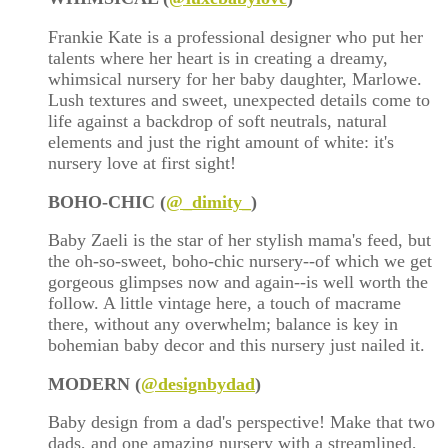
Frankie Kate is a professional designer who put her
talents where her heart is in creating a dreamy,
whimsical nursery for her baby daughter, Marlowe.
Lush textures and sweet, unexpected details come to
life against a backdrop of soft neutrals, natural
elements and just the right amount of white: it's
nursery love at first sight!
BOHO-CHIC (
@
_dimity_
)
Baby Zaeli is the star of her stylish mama's feed, but
the oh-so-sweet, boho-chic nursery--of which we get
gorgeous glimpses now and again--is well worth the
follow. A little vintage here, a touch of macrame
there, without any overwhelm; balance is key in
bohemian baby decor and this nursery just nailed it.
MODERN (
@designbydad
)
Baby design from a dad's perspective! Make that two
dads, and one amazing nursery with a streamlined,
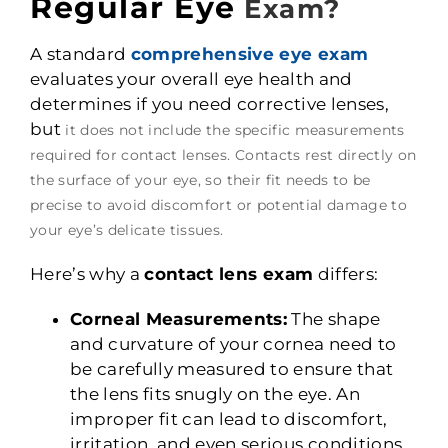
Regular Eye
Exam?
A standard
comprehensive eye exam
evaluates your overall eye health and
determines if you need corrective lenses,
but
it does not include the specific measurements
required for contact lenses. Contacts rest directly on
the surface of your eye, so their fit needs to be
precise to avoid discomfort or potential damage to
your eye’s delicate tissues.
Here’s why a
contact lens exam
differs:
Corneal Measurements:
The shape
and curvature of your cornea need to
be carefully measured to ensure that
the lens fits snugly on the eye. An
improper fit can lead to discomfort,
irritation, and even serious conditions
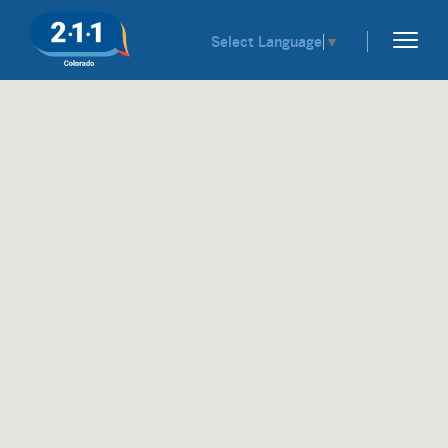
Select Language
▼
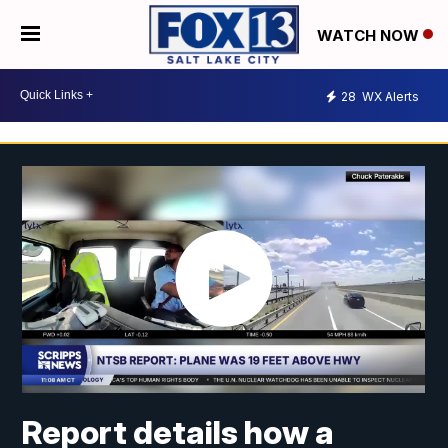
WATCH NOW
28
WX Alerts
Report details how a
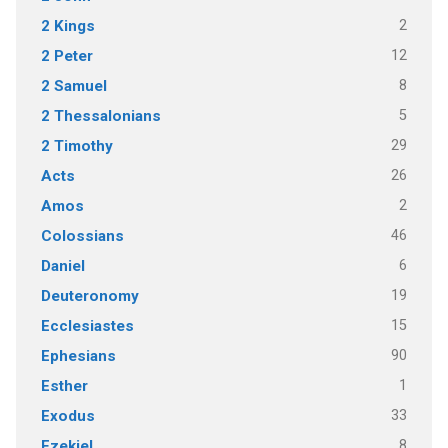
2
2 Kings
12
2 Peter
8
2 Samuel
5
2 Thessalonians
29
2 Timothy
26
Acts
2
Amos
46
Colossians
6
Daniel
19
Deuteronomy
15
Ecclesiastes
90
Ephesians
1
Esther
33
Exodus
8
Ezekiel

* [What you need to do]: Copy the text of every item above word for word and line by line, leaving out the pictures.

* [Written solution]:
Frankie Kate is a professional designer who put her
talents where her heart is in creating a dreamy,
whimsical nursery for her baby daughter, Marlowe.
Lush textures and sweet, unexpected details come to
life against a backdrop of soft neutrals, natural
elements and just the right amount of white: it's
nursery love at first sight!
BOHO-CHIC (
@
_dimity_
)
Baby Zaeli is the star of her stylish mama's feed, but
the oh-so-sweet, boho-chic nursery--of which we get
gorgeous glimpses now and again--is well worth the
follow. A little vintage here, a touch of macrame
there, without any overwhelm; balance is key in
bohemian baby decor and this nursery just nailed it.
MODERN (
@designbydad
)
Baby design from a dad's perspective! Make that two
dads, and one amazing nursery with a streamlined,
Regular Eye
Exam?
A standard
comprehensive eye exam
evaluates your overall eye health and
determines if you need corrective lenses,
but
it does not include the specific measurements
required for contact lenses. Contacts rest directly on
the surface of your eye, so their fit needs to be
precise to avoid discomfort or potential damage to
your eye’s delicate tissues.
Here’s why a
contact lens exam
differs:
Corneal Measurements:
The shape
and curvature of your cornea need to
be carefully measured to ensure that
the lens fits snugly on the eye. An
improper fit can lead to discomfort,
irritation, and even serious conditions
Select Language
▼
WATCH NOW
28
WX Alerts
Report details how a
2
2 Kings
12
2 Peter
8
2 Samuel
5
2 Thessalonians
29
2 Timothy
26
Acts
2
Amos
46
Colossians
6
Daniel
19
Deuteronomy
15
Ecclesiastes
90
Ephesians
1
Esther
33
Exodus
8
Ezekiel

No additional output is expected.